I left Capitol Hill, watching the rush hour crush of mostly white people in suits and sneakers heading home after a day’s work in the halls of power, and felt stupid. Of course, it’s not as if the credit card companies had made racial stereotypes an explicit part of their communications strategy on bankruptcy reform. But I’d had my political coming-of-age in the mid-1990s, when the drama of the day was “ending welfare as we know it,” words that helped Bill Clinton hold on to the (white) political center by scapegoating (Black) single mothers for not taking “personal responsibility” to escape poverty. There was nothing explicit or conclusive about what I’d overheard, but perhaps the bankruptcy reform fight—also, like welfare, about the de-servingness and character of people with little money—was playing out in that same racialized theater, for at least one decision maker and likely more.

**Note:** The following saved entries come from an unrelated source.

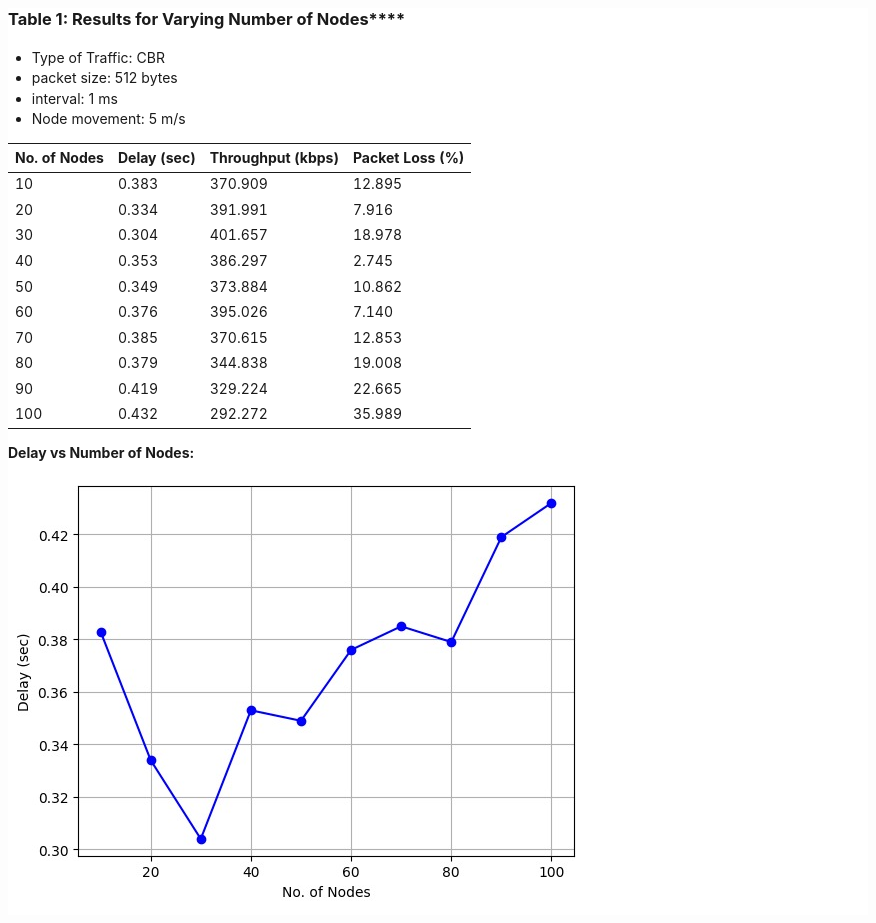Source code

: ### Table 1: Results for Varying Number of Nodes****

- Type of Traffic: CBR
- packet size: 512 bytes
- interval: 1 ms
- Node movement: 5 m/s

| No. of Nodes | Delay (sec) | Throughput (kbps) | Packet Loss (%) |
| --- | --- | --- | --- |
| 10 | 0.383 | 370.909 | 12.895 |
| 20 | 0.334 | 391.991 | 7.916 |
| 30 | 0.304 | 401.657 | 18.978 |
| 40 | 0.353 | 386.297 | 2.745 |
| 50 | 0.349 | 373.884 | 10.862 |
| 60 | 0.376 | 395.026 | 7.140 |
| 70 | 0.385 | 370.615 | 12.853 |
| 80 | 0.379 | 344.838 | 19.008 |
| 90 | 0.419 | 329.224 | 22.665 |
| 100 | 0.432 | 292.272 | 35.989 |

**Delay vs Number of Nodes:**

![delay1.jpeg](CS549%20Project%2084f25aa1819143b1aa38a89624eaf8bd/delay1.jpeg)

I felt frustrated with myself for being caught flat-footed (literally, shoe in hand!) and missing a potential strategic vulnerability of the campaign. I’d learned about research and advocacy and lobbying in the predominantly white world of nonprofit think tanks, but how could I have forgotten the first lessons I’d ever learned as a Black person in America, about what they see when they see us? About how quick so many white people could be to assume the worst of us . . . to believe that we wanted to cheat at a game they were winning fair and square? I hadn’t even thought to ask the question about this seemingly nonracial financial issue, but had racism helped defeat us?